• [Instructions for the task]:
The lines to copy are those holding the string "voir" in the entries below.

• [Records]:
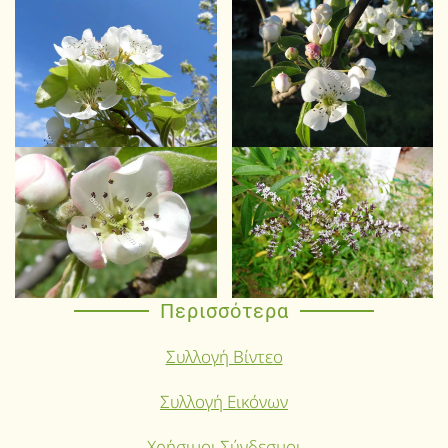
Περισσότερα
Συλλογή Βίντεο
Συλλογή Εικόνων
Χρήσιμοι Σύνδεσμοι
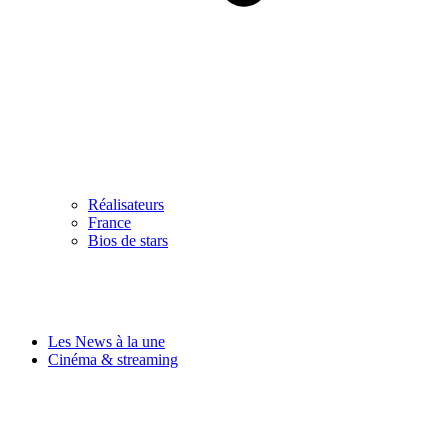
Réalisateurs
France
Bios de stars
Les News à la une
Cinéma & streaming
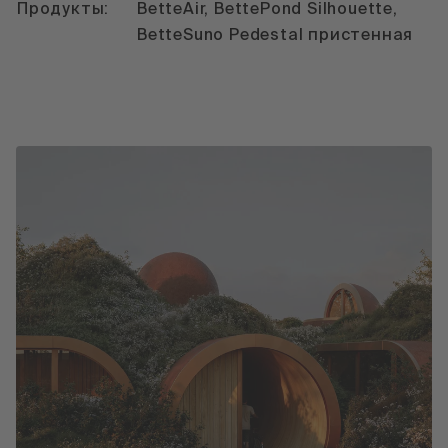
Продукты:
BetteAir, BettePond Silhouette,
BetteSuno Pedestal пристенная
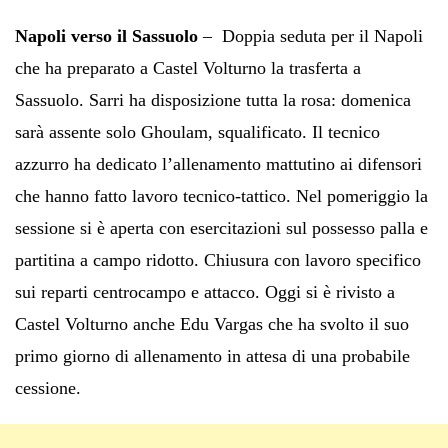
Napoli verso il Sassuolo
– Doppia seduta per il Napoli
che ha preparato a Castel Volturno la trasferta a
Sassuolo. Sarri ha disposizione tutta la rosa: domenica
sarà assente solo Ghoulam, squalificato. Il tecnico
azzurro ha dedicato l’allenamento mattutino ai difensori
che hanno fatto lavoro tecnico-tattico. Nel pomeriggio la
sessione si è aperta con esercitazioni sul possesso palla e
partitina a campo ridotto. Chiusura con lavoro specifico
sui reparti centrocampo e attacco. Oggi si è rivisto a
Castel Volturno anche Edu Vargas che ha svolto il suo
primo giorno di allenamento in attesa di una probabile
cessione.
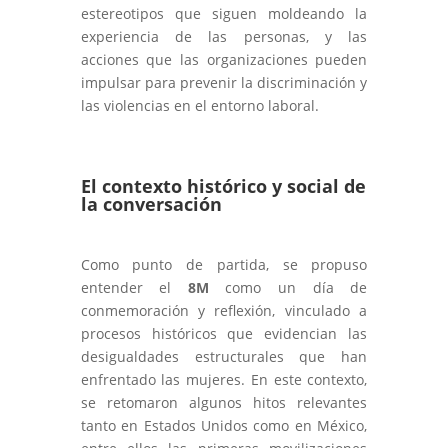
estereotipos que siguen moldeando la
experiencia de las personas, y las
acciones que las organizaciones pueden
impulsar para prevenir la discriminación y
las violencias en el entorno laboral.
El contexto histórico y social de
la conversación
Como punto de partida, se propuso
entender el
8M
como un día de
conmemoración y reflexión, vinculado a
procesos históricos que evidencian las
desigualdades estructurales que han
enfrentado las mujeres. En este contexto,
se retomaron algunos hitos relevantes
tanto en Estados Unidos como en México,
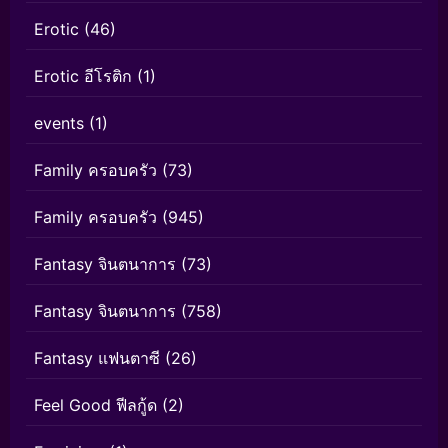
Erotic
(46)
Erotic อีโรติก
(1)
events
(1)
Family ครอบครัว
(73)
Family ครอบครัว
(945)
Fantasy จินตนาการ
(73)
Fantasy จินตนาการ
(758)
Fantasy แฟนตาซี
(26)
Feel Good ฟีลกู้ด
(2)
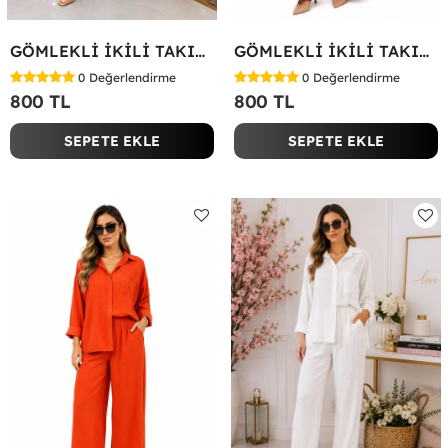
GÖMLEKLİ İKİLİ TAKIM Koyu Yeşil
GÖMLEKLİ İKİLİ TAKIM Fuşya
0
Değerlendirme
0
Değerlendirme
800 TL
800 TL
SEPETE EKLE
SEPETE EKLE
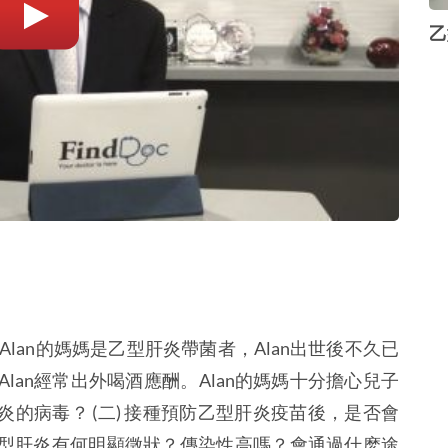
乙
lan的媽媽是乙型肝炎帶菌者，Alan出世後不久已
lan經常出外喝酒應酬。Alan的媽媽十分擔心兒子
型肝炎的病毒？ (二) 接種預防乙型肝炎疫苗後，是否會
 乙型肝炎有何明顯徵狀？傳染性高嗎？會通過什麽途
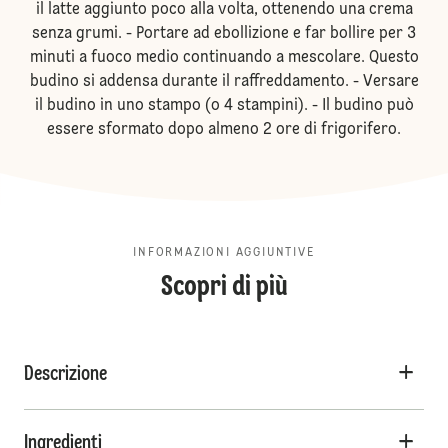
il latte aggiunto poco alla volta, ottenendo una crema
senza grumi. - Portare ad ebollizione e far bollire per 3
minuti a fuoco medio continuando a mescolare. Questo
budino si addensa durante il raffreddamento. - Versare
il budino in uno stampo (o 4 stampini). - Il budino può
essere sformato dopo almeno 2 ore di frigorifero.
INFORMAZIONI AGGIUNTIVE
Scopri di più
Descrizione
Ingredienti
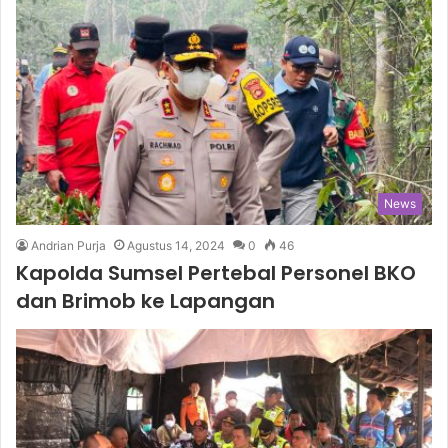
News
Andrian Purja
Agustus 14, 2024
0
46
Kapolda Sumsel Pertebal Personel BKO
dan Brimob ke Lapangan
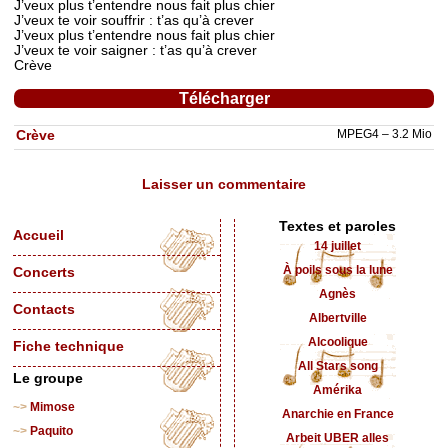
J’veux plus t’entendre nous fait plus chier
J’veux te voir souffrir : t’as qu’à crever
J’veux plus t’entendre nous fait plus chier
J’veux te voir saigner : t’as qu’à crever
Crève
Télécharger
Crève
MPEG4 – 3.2 Mio
Laisser un commentaire
Textes et paroles
Accueil
14 juillet
À poils sous la lune
Concerts
Agnès
Contacts
Albertville
Alcoolique
Fiche technique
All Stars song
Le groupe
Amérika
Mimose
Anarchie en France
Paquito
Arbeit UBER alles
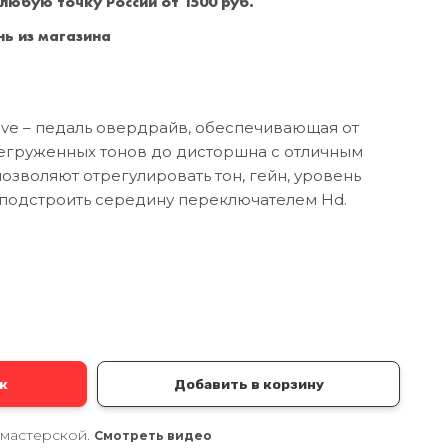
 любую точку России от 1500 руб.
Санкт-Петербург
+7 (999) 213-51-93
ь из магазина
ive – педаль овердрайв, обеспечивающая от
егруженных тонов до дисторшна с отличным
озволяют отрегулировать тон, гейн, уровень
 подстроить середину переключателем Hd.
а
к
Добавить в корзину
 мастерской.
Смотреть видео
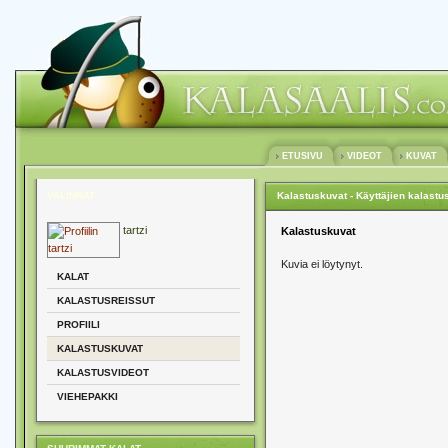
ETUSIVU
VIDEOT
KUVAT
VALINNAT
Kalastuskuvat - Käyttäjien kalastu
tartzi
Kalastuskuvat
Kuvia ei löytynyt.
KALAT
KALASTUSREISSUT
PROFIILI
KALASTUSKUVAT
KALASTUSVIDEOT
VIEHEPAKKI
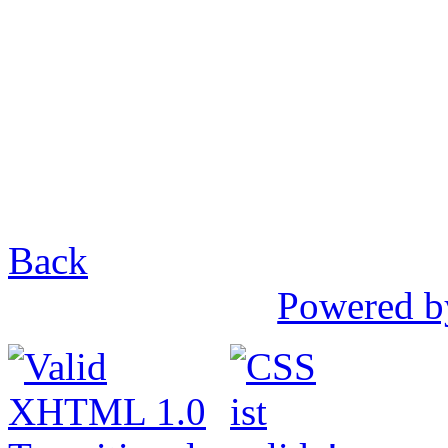
Back
Powered b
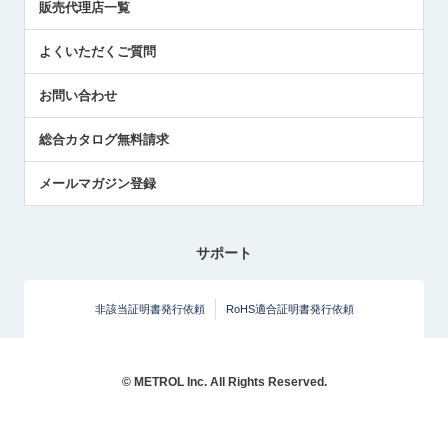
販売代理店一覧
中小企業のBCP地震対策
センサのテクニカルガイド
よくいただくご質問
社長ブログ
お問い合わせ
総合カタログ無料請求
メールマガジン登録
サポート
非該当証明書発行依頼
RoHS適合証明書発行依頼
© METROL Inc. All Rights Reserved.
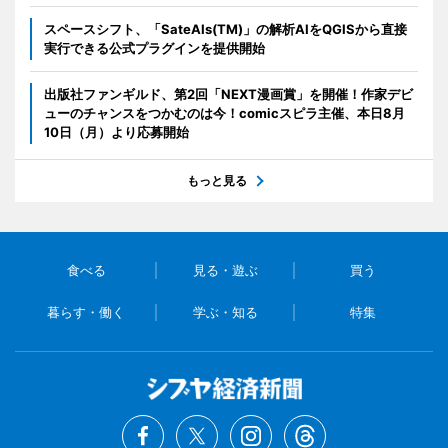
スペースシフト、「SateAIs(TM)」の解析AIをQGISから直接
実行できる公式プラグインを提供開始
出版社ファンギルド、第2回「NEXT漫画賞」を開催！作家デビ
ューのチャンスをつかむのは今！comicスピラ主催、本日8月
10日（月）より応募開始
もっと見る
食べる
見る・遊ぶ
買う
暮らす・働く
学ぶ・知る
特集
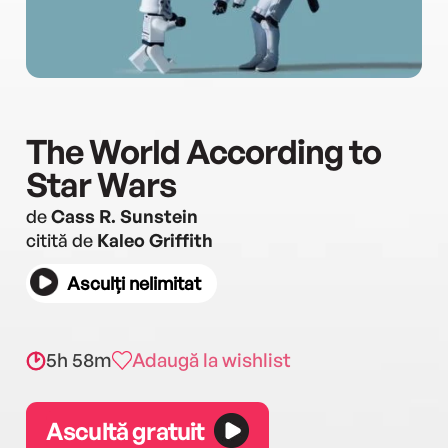
The World According to
Star Wars
de
Cass R. Sunstein
citită de
Kaleo Griffith
Asculți nelimitat
5h 58m
Adaugă la wishlist
Ascultă gratuit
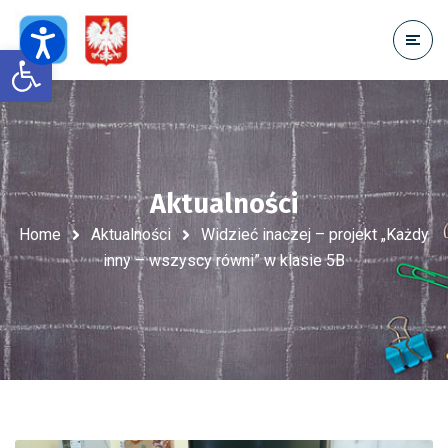
Open toolbar
Aktualności
Home
Aktualności
Widzieć inaczej – projekt „Każdy
inny – wszyscy równi” w klasie 5B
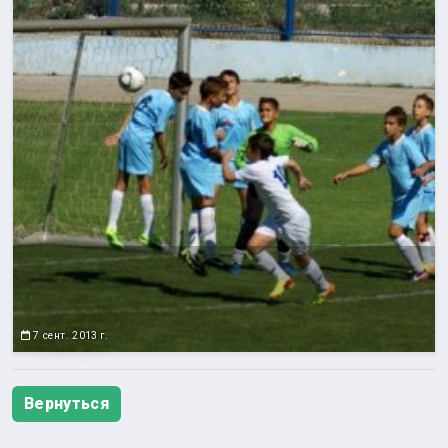
7 сент. 2013 г.
Вернуться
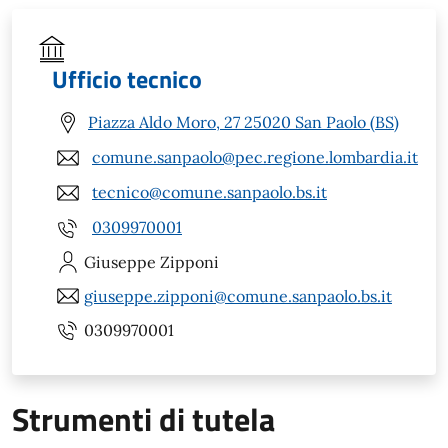
Ufficio tecnico
Piazza Aldo Moro, 27 25020 San Paolo (BS)
comune.sanpaolo@pec.regione.lombardia.it
tecnico@comune.sanpaolo.bs.it
0309970001
Giuseppe
Zipponi
giuseppe.zipponi@comune.sanpaolo.bs.it
0309970001
Strumenti di tutela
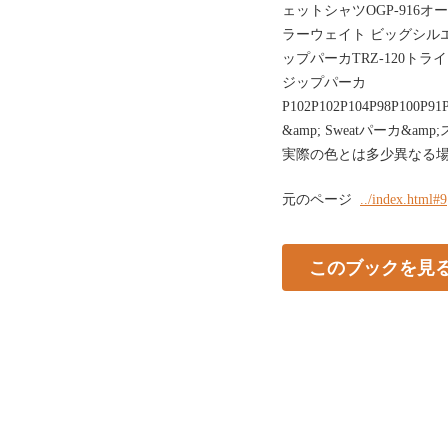
ェットシャツOGP-916オ
ラーウェイト ビッグシルエッ
ップパーカTRZ-120トラ
ジップパーカ
P102P102P104P98P100P91
&amp; Sweatパーカ
実際の色とは多少異なる
元のページ
../index.html#9
このブックを見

• [Exercise solution]:
J’veux te voir souffrir : t’as qu’à crever
J’veux te voir saigner : t’as qu’à crever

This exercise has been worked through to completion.